Justice For ‘Journals’: In Defense Of Justin Bieber’s Overlooked 2013 Album

Carl Williott | November 23, 2015 1:04 pm

Much of the response to Justin Bieber‘s new album Purpose has consisted of people with self-described good taste coming to terms with the fact that these songs that they thoroughly enjoy are by a person they could’ve sworn was capable of only teeny bopper, mugging-for-the-camera bullshit. But this mass cultural Bieber epiphany is two years late; his emergence as a purveyor of high-quality pop has been in his Journals all along. That overlooked 2013 album marks the career pivot when the swaggy club-pop cutout on Believe was abandoned, eventually in favor of the over-emotional, wounded star on Purpose.

Review:: Justin Bieber's 'Purpose'

Journals rolled out with a “Music Mondays” campaign in late 2013 which saw the release of 10 singles, culminating with the 15-track album that mostly existed in a purple R&B cream dream. It could’ve used some self-editing, but it marked Bieber’s arrival as an artist who wasn’t afraid to latch onto left-field production that didn’t necessarily fit in with Top 40 radio. Before he was taking a risk and kickstarting the tropical house trend by teaming up with Skrillex, Bieber dove deep into wavy R&B, and along the way enlisted the still-emerging Future and Chance The Rapper. This approach both distanced Bieber from his swoop-haired past and flaunted his (sometimes overwrought) post-puberty vocals.

There are too many slow numbers on Journals, but they’re more effective than the new LP’s flaccid strummers because they’re so atmospheric and unabashedly horny. “Hold Tight,” “All Bad” and “PYD” are racy, restrained jams in the vein of The Weeknd‘s mixtapes (minus the danger), each utilizing the bare minimum in terms of percussion, which was still a daring proposition for a megastar in 2013’s oversaturated molly-pop era. Opener “Heartbreaker” uses subtle vocal warping effects, foreshadowing the vocal processing that captivated listeners on Bieber’s 2015 hits.

When things move out of the bedroom, Journals reveals a healthy musical range. “Roller Coaster” took the disco-pop craze of 2013 and marries it to trap stomps. “Bad Day” and “Swap It Out” flirt with that late ’90s R&B/bling rap sweet spot, while “Confident” and closer “Memphis” (the latter produced by Diplo) channel Timbaland‘s prime with their brittle, syncopated percussion and background yelps.

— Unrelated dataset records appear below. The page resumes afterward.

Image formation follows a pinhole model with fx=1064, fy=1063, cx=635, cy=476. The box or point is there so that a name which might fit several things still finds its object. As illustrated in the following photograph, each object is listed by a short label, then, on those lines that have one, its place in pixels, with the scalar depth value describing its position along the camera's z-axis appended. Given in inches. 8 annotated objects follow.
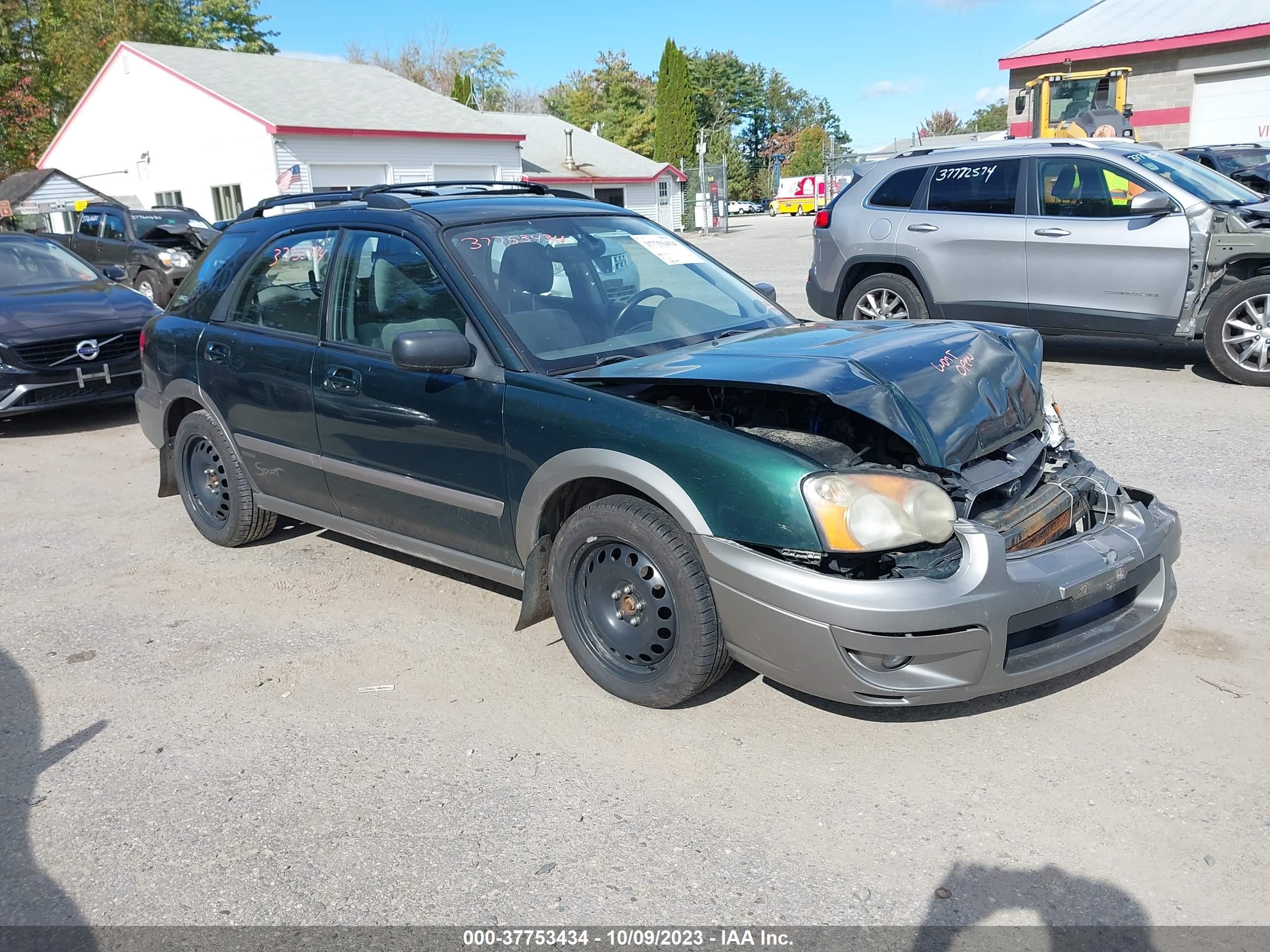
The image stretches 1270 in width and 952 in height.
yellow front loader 847.7
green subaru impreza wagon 126.3
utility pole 1563.7
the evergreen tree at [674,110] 2165.4
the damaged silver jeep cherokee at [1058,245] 311.1
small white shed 1680.6
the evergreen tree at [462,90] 2327.8
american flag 1100.5
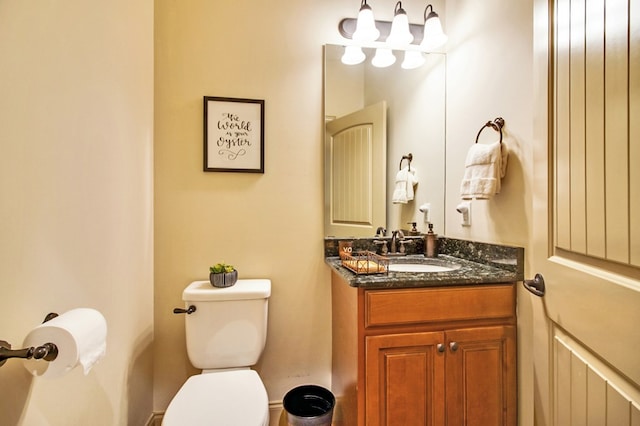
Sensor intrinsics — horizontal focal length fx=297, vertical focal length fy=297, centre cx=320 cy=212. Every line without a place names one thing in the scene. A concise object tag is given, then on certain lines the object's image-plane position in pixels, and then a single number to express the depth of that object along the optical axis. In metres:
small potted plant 1.44
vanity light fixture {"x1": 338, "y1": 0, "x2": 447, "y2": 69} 1.60
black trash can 1.51
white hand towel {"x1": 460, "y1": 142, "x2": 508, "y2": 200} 1.27
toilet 1.39
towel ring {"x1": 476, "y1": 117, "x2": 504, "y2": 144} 1.32
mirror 1.74
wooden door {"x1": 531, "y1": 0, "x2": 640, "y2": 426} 0.61
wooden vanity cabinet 1.16
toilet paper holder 0.58
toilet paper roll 0.64
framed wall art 1.58
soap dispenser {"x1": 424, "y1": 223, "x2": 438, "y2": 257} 1.69
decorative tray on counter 1.26
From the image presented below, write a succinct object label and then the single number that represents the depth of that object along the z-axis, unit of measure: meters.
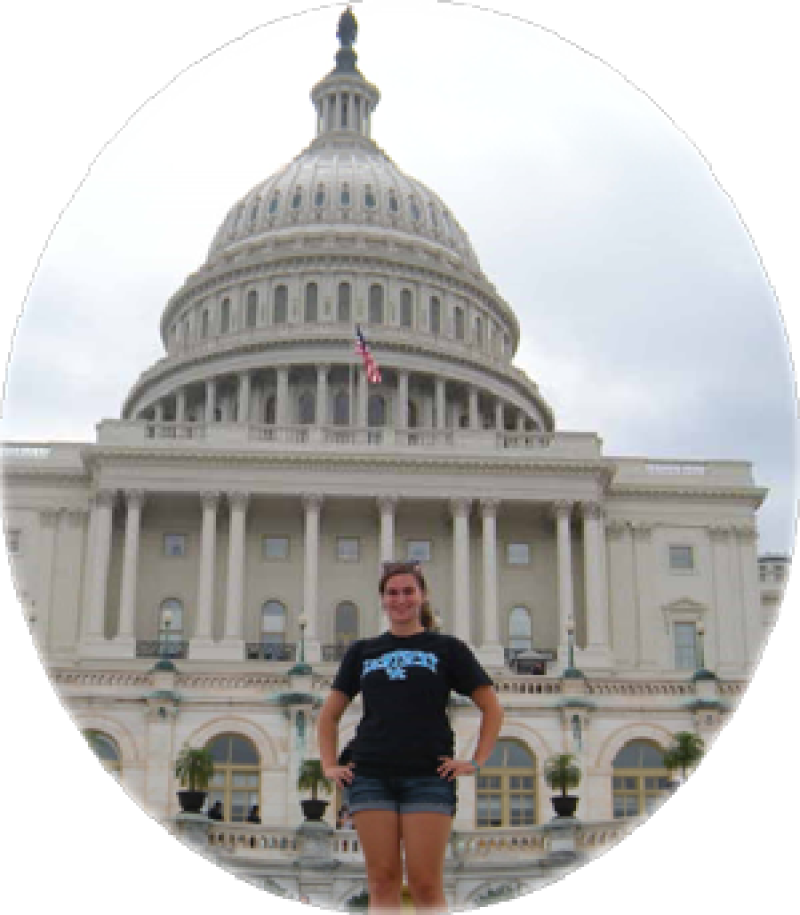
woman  7.66
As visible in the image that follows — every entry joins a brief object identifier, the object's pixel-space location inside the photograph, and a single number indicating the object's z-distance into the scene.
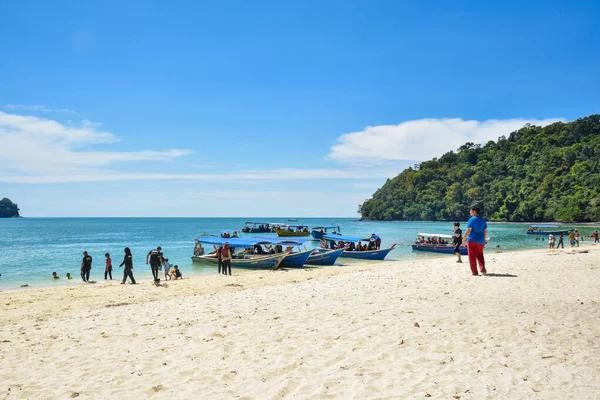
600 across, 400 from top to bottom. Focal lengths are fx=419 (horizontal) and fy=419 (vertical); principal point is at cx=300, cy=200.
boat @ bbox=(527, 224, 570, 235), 72.17
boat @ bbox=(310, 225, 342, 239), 67.71
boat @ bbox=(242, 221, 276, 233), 91.75
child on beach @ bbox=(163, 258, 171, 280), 23.41
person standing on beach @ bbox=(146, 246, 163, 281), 22.00
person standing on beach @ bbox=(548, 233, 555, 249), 39.62
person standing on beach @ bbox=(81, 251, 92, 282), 24.66
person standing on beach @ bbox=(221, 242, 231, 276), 25.42
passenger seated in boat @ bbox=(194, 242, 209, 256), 37.28
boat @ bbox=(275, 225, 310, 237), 79.44
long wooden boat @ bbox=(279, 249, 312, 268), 29.55
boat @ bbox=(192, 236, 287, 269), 29.12
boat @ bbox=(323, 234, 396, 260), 36.16
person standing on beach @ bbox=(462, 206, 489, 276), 14.06
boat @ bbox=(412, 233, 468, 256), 41.31
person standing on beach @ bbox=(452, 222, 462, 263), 21.80
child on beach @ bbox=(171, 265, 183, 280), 23.94
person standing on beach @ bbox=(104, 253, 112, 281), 25.12
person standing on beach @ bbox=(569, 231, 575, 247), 42.89
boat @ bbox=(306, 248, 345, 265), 31.88
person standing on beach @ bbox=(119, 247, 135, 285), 21.62
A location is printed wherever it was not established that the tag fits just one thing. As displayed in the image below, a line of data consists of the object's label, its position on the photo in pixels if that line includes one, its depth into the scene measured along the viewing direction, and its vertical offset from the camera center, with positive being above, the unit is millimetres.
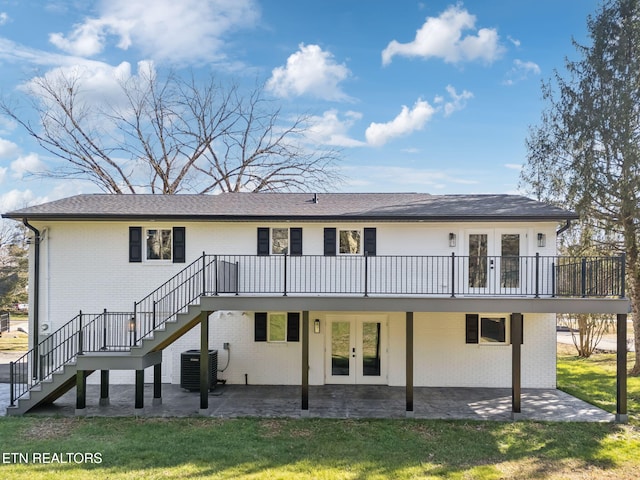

But where Journals really stands out two years later is the collaborations. It’s one thing to feature Drake, Nicki Minaj and Ludacris on MOR radio bait. It’s quite another thing to enlist R&B creep R. Kelly, alien Lil Wayne for a so-wack-it’s-genius E.T. fanfic buddy cut and a couple mixtape phenoms. Chance The Rapper delivers one of his most playful and straightforward rap verses on “Confident,” while on “What’s Hatnin'” Future Hendrix chirps and croons like he truly believed he wasn’t destined to become one of pop music’s great anti-heroes. But we need to talk about that Weezy joint.

As the “Backpack” narrative goes, Bieber befriends a tiny extraterrestrial, but he sings like he’s trying to bone it. There’s a call-and-response chorus between Bieber and an alien voice, delivered with a straight face. This is LSD-fueled prog space opera shit (theory supported by the song’s blazing guitar solo). And the fact that Bieber went all-in on this idea says more about his off-the-rails existence and circle of yes-men at that time than any piss bucket incident ever could. Despite this prodigious level of absurdity, “Backpack” is kinda dope! There should be a 33 1/3 title dedicated solely to this song, is what I’m saying.

So why didn’t Journals leave a mark if it was marking so much new territory for the star? Well, that statement partly answers it: releasing an album of pop-adjacent sounds is effectively a retreat maneuver. In addition, it was a digital-only release which dropped at the height of our collective Bieber disdain. Oh, and it was overshadowed by a surprise album by one of our generation’s biggest stars that dropped 10 days prior. It just seems like the universe was conspiring against the project.

Which is a shame, because maybe if more people had paid attention to Journals, Bieber wouldn’t have littered Purpose with so many generic “sensitive” moments and half-whispered voiceovers — he already covered all that here. There’s no denying that Journals isn’t as fun as the new album, lacking instant gems like “Sorry” and “What Do You Mean,” but it’s much more of a cohesive statement, an artistic mood piece. Purpose will be remembered as the moment the mainstream accepted Bieber as a respectable pop force, but this intimate 2013 album is what freed him from lowest-common-denominator bubblegum shlock.